Given any Euclidean triangle of vertexes $v_1,v_2,v_3$ and any point $P$ in the interior of the triangle, consider the following system of 6 real equations in $c_{12},c_{13},c_{23},d_1,d_2,d_3$:

$$c_{12}(v_1-v_2)+c_{13}(v_1-v_3)=d_1(v_1-P)$$ $$c_{12}(v_2-v_1)+c_{23}(v_2-v_3)=d_2(v_2-P)$$ $$c_{23}(v_3-v_2)+c_{13}(v_3-v_1)=d_3(v_3-P)$$

I am trying to prove the existence of a positive solution (i.e. such that $c_{12}>0,c_{13}>0,c_{23}>0,d_1>0,d_2>0,d_3>0$) to such system for every triangle, but until now I have not succeeded.
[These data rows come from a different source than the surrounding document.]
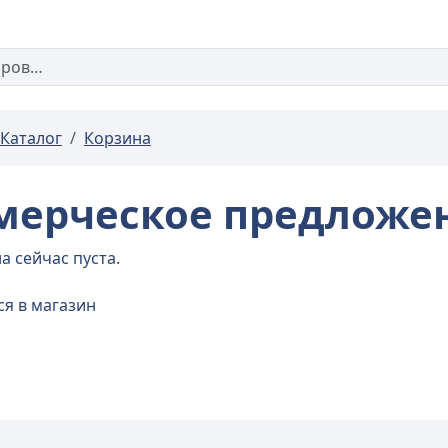
Каталог
Корзина
мерческое предложе
а сейчас пуста.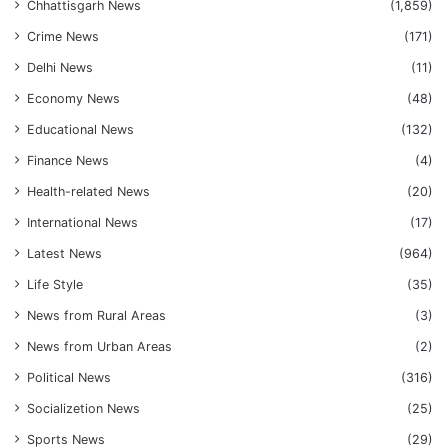
Chhattisgarh News
(1,859)
Crime News
(171)
Delhi News
(11)
Economy News
(48)
Educational News
(132)
Finance News
(4)
Health-related News
(20)
International News
(17)
Latest News
(964)
Life Style
(35)
News from Rural Areas
(3)
News from Urban Areas
(2)
Political News
(316)
Socializetion News
(25)
Sports News
(29)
Notice that it is not sufficient to infer that couples of these vectors are linearly independent. Indeed, solving the first equation, for each value $c_{12}>0$ one finds $c_{13}(c_{12})>0$ (i.e. the value of $c_{13}$ depending on $c_{12}$). Solving the third equation given $c_{13}(c_{12})$ one finds $c_{23}(c_{12})$ and lastly one has to prove that such $c_{23}(c_{12})$ solves the second equation.

Do you know how to find such $c_{12}>0,c_{13}>0,c_{23}>0,d_1>0,d_2>0,d_3>0$ (or at least prove their existence)? I would be grateful if you could explain it to me.